The Picker view basically is binder to burgerOptionTag and inside we have listed two views, “Single Patty” and “Double Patty”. Each view has a tag assigned to it. We will use the new MenuPickerStyle which was released in iOS 14. This provides us with a menu to pick the options from.

Also inside this HStack, we have a Text view that shows the option that has been selected using the tag and the burgerOption array.

Next we have a Stepper view. This will help us in incrementing the quantity. Again this also requires a binder so we have a quantity variable bound to it. We can also give a range so that it doesn’t provide us with numbers below 1.

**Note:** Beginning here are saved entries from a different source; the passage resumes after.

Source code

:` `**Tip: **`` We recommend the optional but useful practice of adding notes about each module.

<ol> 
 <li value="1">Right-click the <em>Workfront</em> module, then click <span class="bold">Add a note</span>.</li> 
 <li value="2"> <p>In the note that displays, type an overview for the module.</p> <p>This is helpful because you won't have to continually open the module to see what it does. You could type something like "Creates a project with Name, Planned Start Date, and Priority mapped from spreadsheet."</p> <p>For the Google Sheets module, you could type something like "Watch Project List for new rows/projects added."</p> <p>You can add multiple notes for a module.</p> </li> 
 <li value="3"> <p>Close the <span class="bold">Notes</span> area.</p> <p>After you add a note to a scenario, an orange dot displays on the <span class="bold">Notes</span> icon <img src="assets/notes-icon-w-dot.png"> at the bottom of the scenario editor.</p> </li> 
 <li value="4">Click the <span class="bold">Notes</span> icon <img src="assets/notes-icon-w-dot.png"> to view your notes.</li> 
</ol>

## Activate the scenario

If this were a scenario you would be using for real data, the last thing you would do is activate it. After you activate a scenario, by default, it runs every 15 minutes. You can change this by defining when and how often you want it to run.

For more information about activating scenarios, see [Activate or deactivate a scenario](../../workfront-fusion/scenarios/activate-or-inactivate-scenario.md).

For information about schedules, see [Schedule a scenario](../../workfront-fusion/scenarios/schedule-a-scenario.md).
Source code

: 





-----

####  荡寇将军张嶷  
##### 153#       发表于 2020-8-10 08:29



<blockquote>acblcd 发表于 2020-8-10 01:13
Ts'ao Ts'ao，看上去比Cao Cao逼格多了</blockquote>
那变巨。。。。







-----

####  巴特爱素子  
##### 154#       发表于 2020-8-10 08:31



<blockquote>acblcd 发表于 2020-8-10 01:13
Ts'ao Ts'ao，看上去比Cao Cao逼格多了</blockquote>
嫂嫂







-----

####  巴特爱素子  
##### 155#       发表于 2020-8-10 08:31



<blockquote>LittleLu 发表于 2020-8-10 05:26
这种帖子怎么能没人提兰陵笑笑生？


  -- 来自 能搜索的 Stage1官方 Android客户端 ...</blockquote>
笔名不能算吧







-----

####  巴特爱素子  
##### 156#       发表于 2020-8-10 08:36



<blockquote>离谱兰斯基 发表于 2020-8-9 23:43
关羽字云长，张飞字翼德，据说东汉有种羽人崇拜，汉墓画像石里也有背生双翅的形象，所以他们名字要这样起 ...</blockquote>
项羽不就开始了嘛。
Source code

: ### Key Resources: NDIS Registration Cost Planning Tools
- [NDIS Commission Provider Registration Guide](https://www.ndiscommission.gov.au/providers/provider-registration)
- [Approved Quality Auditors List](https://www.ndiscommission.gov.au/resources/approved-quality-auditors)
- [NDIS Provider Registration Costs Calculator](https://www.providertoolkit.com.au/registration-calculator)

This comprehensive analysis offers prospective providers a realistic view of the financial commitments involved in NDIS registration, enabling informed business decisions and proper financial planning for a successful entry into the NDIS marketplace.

Lastly, we will add a button to finally order the dish. We will use the basic Button components provided to us by SwiftUI.

@State var orderStatus: Bool = false

Button(action: {
    self.orderStatus = true
}, label: {
    HStack {
        Spacer()
        Text(orderStatus ? "Ordered" : "Place Order")
        Spacer()
    }
}).disabled(orderStatus)

Here we have a boolean which we are making true when the button is pressed. When the button is pressed, the Text showing on the button is changed from “Place Order”  to “Ordered” and the button is disabled.

 

Conclusion

This is how easy it is to create a simple order, sign up or settings screen in SwiftUI using Form. As you can notice, building forms in SwiftUI is extremely trivial nowadays, compared to the old legacy approach of UIKit, where developers had to leverage table views or collection views, with a lot of boilerplate code.